England? Was hat der immer mit England? „Bei ons auf dr Schwäbischa Alb kann niemand Englisch.“

„Hat er nie gesagt, dass er den Führer ermorden wolle?“

„Davon hab ich nix ghört, wir wüssten nicht mal, wie machen.“

„Aber ich weiß es, mit einer englischen Sprengbombe. Hat er die bei ihr zu Haus gebastelt?“

„Was, bei mir? Ich bin Textilarbeiterin, bei mir wird gwoba, gnäht ond gschtrickt, au mol bügelt.“

„Wann hat sie ihm zum letzten Mal geschrieben? Nicht lügen, ich weiß alles von Zeugen.“

„Wie will das jemand außer mir wissa? Nur einmal hab ich ihm geschrieben, postlagernd. Ich wollt wissen, was er verdient und wann wir heiraten. Ich war schuldig geschieden, weil ich meinen ständig besoffenen und gewalttätigen Mann nicht mehr ertragen konnte.“
„Und der Geheimagent hat geantwortet, dass er bald den Führer ermorden werde.“

„Er hat mir nie geantwortet.“

„Lüge, ich weiß es von der Postkontrolle. Sie hat grad zugegeben, dass sie ihm geschrieben hat. Damit ist bewiesen, dass sie in seine Pläne eingeweiht war.“

„Das alles hab ich nicht gesagt. Sie drehen mir jedes Wort im Mund herum.“

Wütend springt er auf, schleudert seinen Stuhl gegen eine Kommode: „Sie will mich einen Lügner heißen?“

Ich werde kleiner, aber auf meinem Stuhl bleib ich fester sitzen. „Ich hab nichts von seinen Plänen gewusst, er hat mir nie geschrieben. Und ich glaub noch lang nicht, dass er das wirklich getan hat, schon gar nicht allein. So ein Riesensaal, der Bürgerbräukeller. Tadellos zusammengefallen, heidenei. Ein Kunstwerk, diese Explosion. Er wollte immer Kunstschreiner sein.“

„Wer soll ihn unterstützt haben?“

„Wer solche Bomben für den Krieg braucht. Er war Schreiner, hat mir nie erklärt, wie eine Bombe klappt. Wir einfachen Leute machen solche Dinger nicht.“

Drei Uhr mittags, er bekommt Tee und Linzertorte. Ich hab noch nicht mal ein Mittagessen gehabt.

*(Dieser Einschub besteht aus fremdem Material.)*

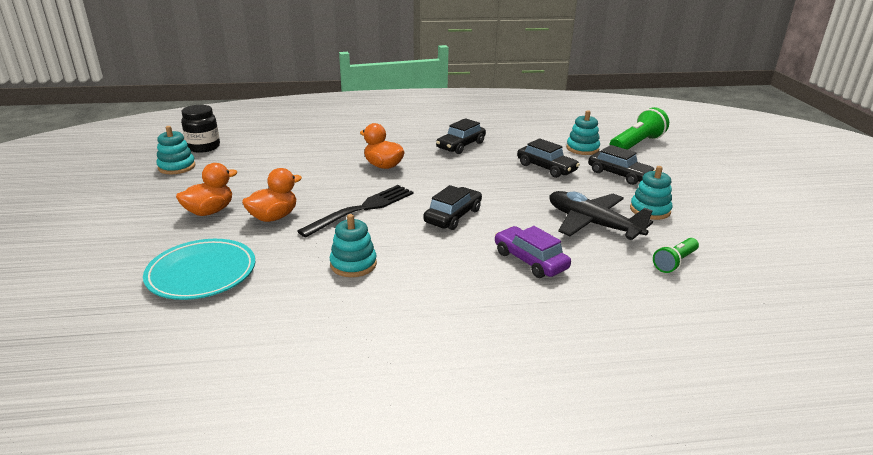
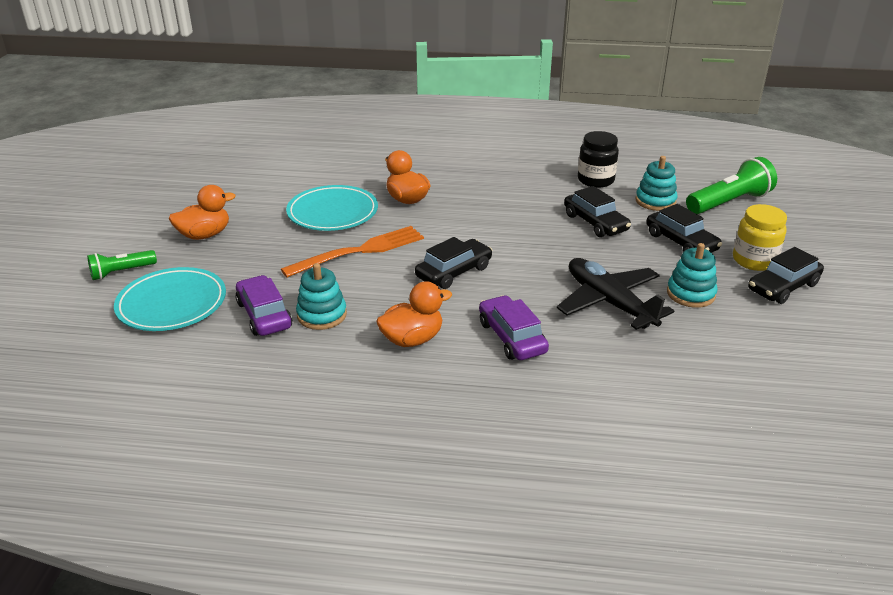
camera: 15 degrees right, 5 degrees up
(177, 167) = (191, 178): turquoise stacking toy -> none
(203, 147) = (227, 156): black jar -> black jar (595, 180)
(274, 217) = (265, 249): orange duck -> orange duck (412, 339)
(298, 271) = (264, 315): none -> purple car
(323, 182) = (332, 213): none -> turquoise plate
(362, 209) = (359, 251): black fork -> orange fork
(461, 145) = (508, 182): black car -> black car (783, 287)
(674, 262) = (679, 364): green flashlight -> green flashlight (121, 272)
(680, 182) = (754, 260): none -> yellow jar

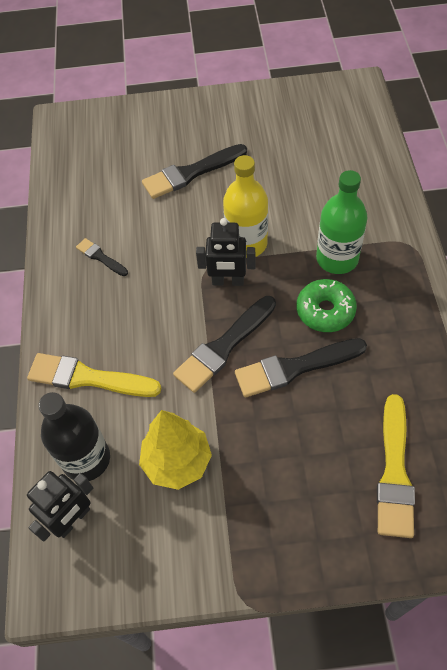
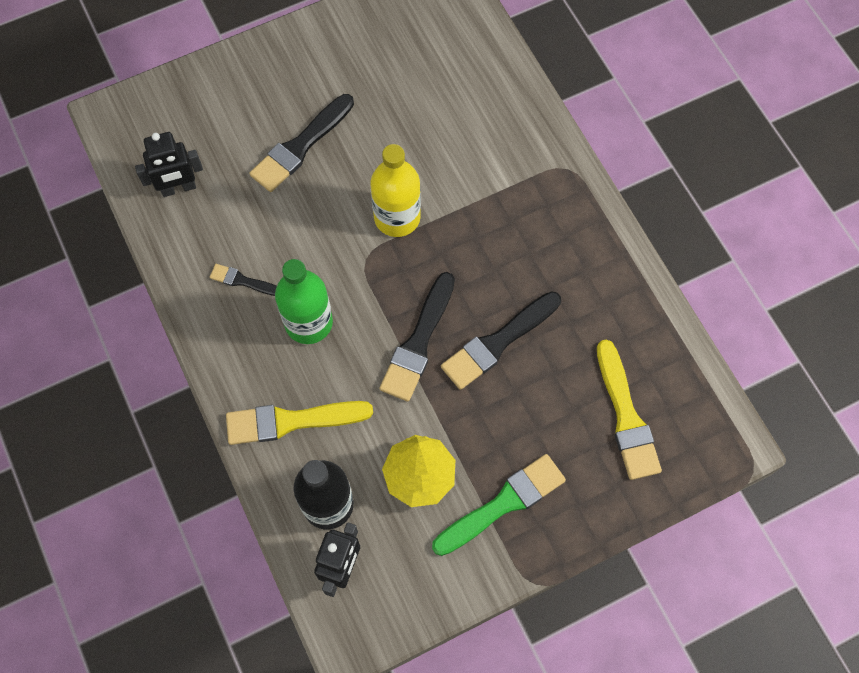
camera: 25 degrees left, 10 degrees up
(228, 281) = (394, 268): black robot -> black robot (178, 188)
(244, 514) = (503, 503): none -> green brush
(325, 311) = (506, 271): green donut -> none
(337, 259) = (498, 207): green bottle -> green bottle (308, 322)

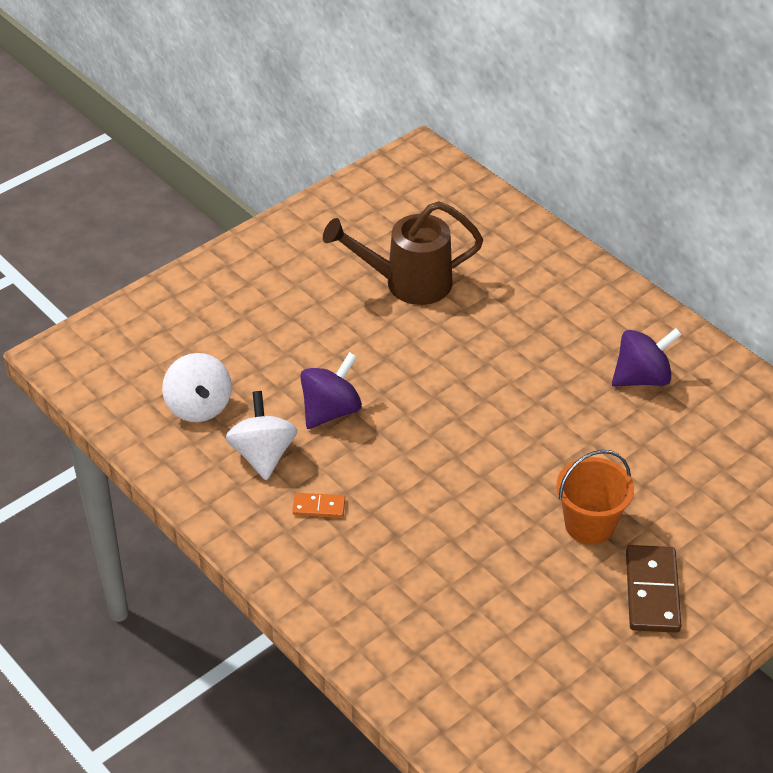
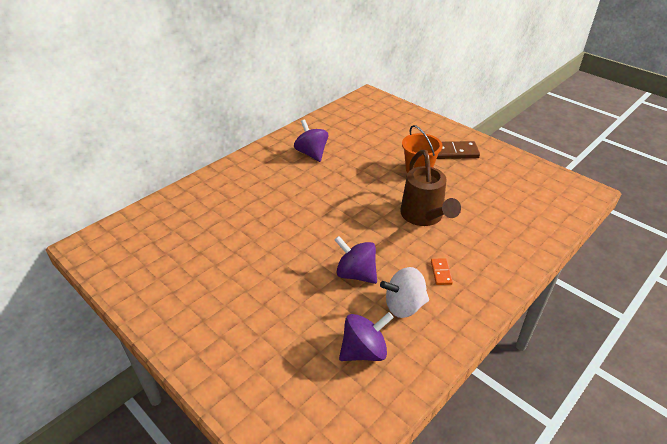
camera: 95 degrees left, 5 degrees down
(199, 407) = (364, 351): white spinning top -> purple spinning top
(408, 283) = (229, 244): brown watering can -> brown watering can (424, 216)

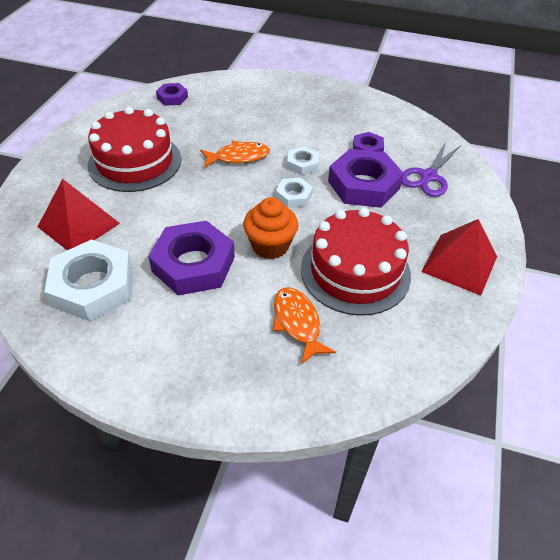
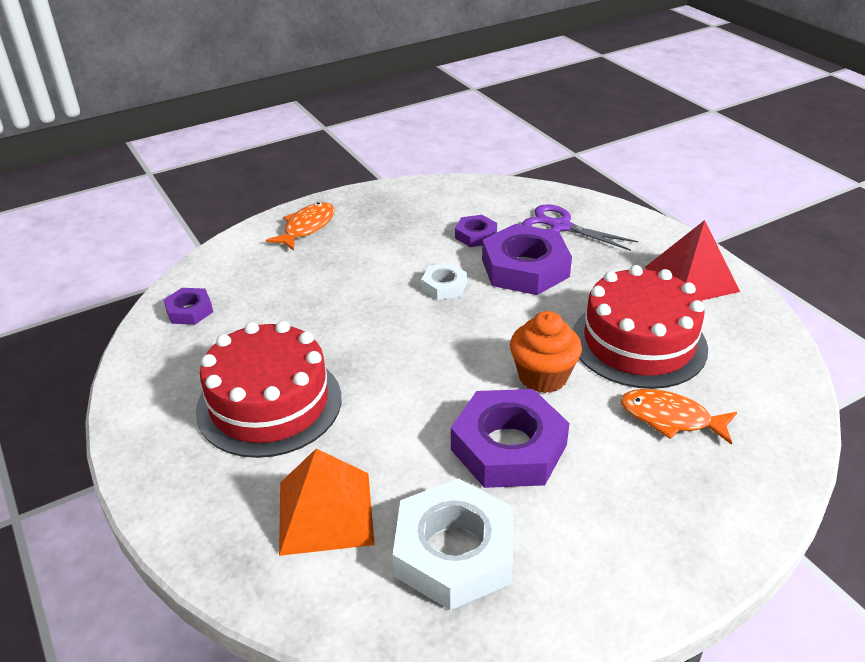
camera: 45 degrees left, 10 degrees down
(79, 225) = (325, 512): red pyramid -> orange pyramid
(238, 157) = (373, 321): orange fish -> orange fish (307, 227)
(293, 196) = (486, 319): white nut -> none
(428, 176) = (560, 226): purple scissors -> purple scissors turned 135 degrees clockwise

Fragt der SS, ob ich auch was bekomme?
„So eine verworfene Person kriegt nichts. Hat mich einen Lügner geheißen.“
„Wenigstens ein Getränk?“
„Ich hab gesagt: nichts.“

So ging’s Stund für Stund. Was ich geschrieben hätt und der Schorsch geantwortet? Was wir in der Schweiz wollten? Und immer das Triumphgeheul, ich sei eingeweiht gewesen, ich sei überführt.

Gegen Ende, als ich vor lauter Hunger und Durst einer Ohnmacht nahe bin, wird er leiser: „So was hat sich bei mir noch niemand getraut. Keiner meiner Generäle hat so viel Widerspenstigkeit bewiesen. Was für eine Frau, bloß eine Textilarbeiterin, Schwäbin, ungelernt wie ich.“

Dann ist er noch mehr hinter seinem Schreibtisch zusammengeschrumpft.

Es ist schon lang dunkel, als die SS mich nausbringen. Auf-m Flur schlepp ich mich mit weichen Knieen dahin. Ungläubig seh ich, wie die Uhr auf kurz nach acht steht.

Geschlagene acht Stunden Verhör, ohne Essen und Trinken.

Was machen die bloß mit meinem Schorsch?